# [WHAT IS NEEDED]
Your task is to write out all of the records once more, exactly.

Extracted page text data

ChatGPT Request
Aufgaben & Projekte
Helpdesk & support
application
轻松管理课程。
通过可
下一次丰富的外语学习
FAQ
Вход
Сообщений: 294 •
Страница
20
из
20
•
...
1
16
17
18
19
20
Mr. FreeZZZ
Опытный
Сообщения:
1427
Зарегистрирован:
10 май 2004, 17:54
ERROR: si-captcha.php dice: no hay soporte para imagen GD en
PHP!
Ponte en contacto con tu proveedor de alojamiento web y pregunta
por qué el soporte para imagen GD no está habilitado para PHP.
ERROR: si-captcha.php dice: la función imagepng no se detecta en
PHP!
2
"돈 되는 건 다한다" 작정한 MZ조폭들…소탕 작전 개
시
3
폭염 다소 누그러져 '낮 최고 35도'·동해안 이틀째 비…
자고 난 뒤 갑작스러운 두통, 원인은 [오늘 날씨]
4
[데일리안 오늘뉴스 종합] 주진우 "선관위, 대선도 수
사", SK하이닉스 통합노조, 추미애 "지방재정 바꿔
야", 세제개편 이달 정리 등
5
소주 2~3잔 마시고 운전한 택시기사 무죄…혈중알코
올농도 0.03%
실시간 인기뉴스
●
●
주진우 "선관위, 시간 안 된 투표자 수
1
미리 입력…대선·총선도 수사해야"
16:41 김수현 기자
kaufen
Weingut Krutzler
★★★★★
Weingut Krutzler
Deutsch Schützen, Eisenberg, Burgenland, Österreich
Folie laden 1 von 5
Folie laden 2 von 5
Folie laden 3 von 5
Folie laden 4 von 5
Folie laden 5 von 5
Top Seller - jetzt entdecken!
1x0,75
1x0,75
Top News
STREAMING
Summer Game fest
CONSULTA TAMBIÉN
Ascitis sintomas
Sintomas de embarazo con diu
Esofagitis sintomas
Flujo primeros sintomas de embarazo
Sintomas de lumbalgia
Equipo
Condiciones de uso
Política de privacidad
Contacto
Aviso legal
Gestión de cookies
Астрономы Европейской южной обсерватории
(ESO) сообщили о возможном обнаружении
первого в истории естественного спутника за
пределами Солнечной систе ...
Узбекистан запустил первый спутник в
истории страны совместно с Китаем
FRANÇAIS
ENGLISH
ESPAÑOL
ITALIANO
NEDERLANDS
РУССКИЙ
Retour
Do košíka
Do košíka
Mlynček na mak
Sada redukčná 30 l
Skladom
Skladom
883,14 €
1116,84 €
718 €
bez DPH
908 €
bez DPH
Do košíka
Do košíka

# [EXERCISE SOLUTION]
ChatGPT Request
Aufgaben & Projekte
Helpdesk & support
application
轻松管理课程。
通过可
下一次丰富的外语学习
FAQ
Вход
Сообщений: 294 •
Страница
20
из
20
•
...
1
16
17
18
19
20
Mr. FreeZZZ
Опытный
Сообщения:
1427
Зарегистрирован:
10 май 2004, 17:54
ERROR: si-captcha.php dice: no hay soporte para imagen GD en
PHP!
Ponte en contacto con tu proveedor de alojamiento web y pregunta
por qué el soporte para imagen GD no está habilitado para PHP.
ERROR: si-captcha.php dice: la función imagepng no se detecta en
PHP!
2
"돈 되는 건 다한다" 작정한 MZ조폭들…소탕 작전 개
시
3
폭염 다소 누그러져 '낮 최고 35도'·동해안 이틀째 비…
자고 난 뒤 갑작스러운 두통, 원인은 [오늘 날씨]
4
[데일리안 오늘뉴스 종합] 주진우 "선관위, 대선도 수
사", SK하이닉스 통합노조, 추미애 "지방재정 바꿔
야", 세제개편 이달 정리 등
5
소주 2~3잔 마시고 운전한 택시기사 무죄…혈중알코
올농도 0.03%
실시간 인기뉴스
●
●
주진우 "선관위, 시간 안 된 투표자 수
1
미리 입력…대선·총선도 수사해야"
16:41 김수현 기자
kaufen
Weingut Krutzler
★★★★★
Weingut Krutzler
Deutsch Schützen, Eisenberg, Burgenland, Österreich
Folie laden 1 von 5
Folie laden 2 von 5
Folie laden 3 von 5
Folie laden 4 von 5
Folie laden 5 von 5
Top Seller - jetzt entdecken!
1x0,75
1x0,75
Top News
STREAMING
Summer Game fest
CONSULTA TAMBIÉN
Ascitis sintomas
Sintomas de embarazo con diu
Esofagitis sintomas
Flujo primeros sintomas de embarazo
Sintomas de lumbalgia
Equipo
Condiciones de uso
Política de privacidad
Contacto
Aviso legal
Gestión de cookies
Астрономы Европейской южной обсерватории
(ESO) сообщили о возможном обнаружении
первого в истории естественного спутника за
пределами Солнечной систе ...
Узбекистан запустил первый спутник в
истории страны совместно с Китаем
FRANÇAIS
ENGLISH
ESPAÑOL
ITALIANO
NEDERLANDS
РУССКИЙ
Retour
Do košíka
Do košíka
Mlynček na mak
Sada redukčná 30 l
Skladom
Skladom
883,14 €
1116,84 €
718 €
bez DPH
908 €
bez DPH
Do košíka
Do košíka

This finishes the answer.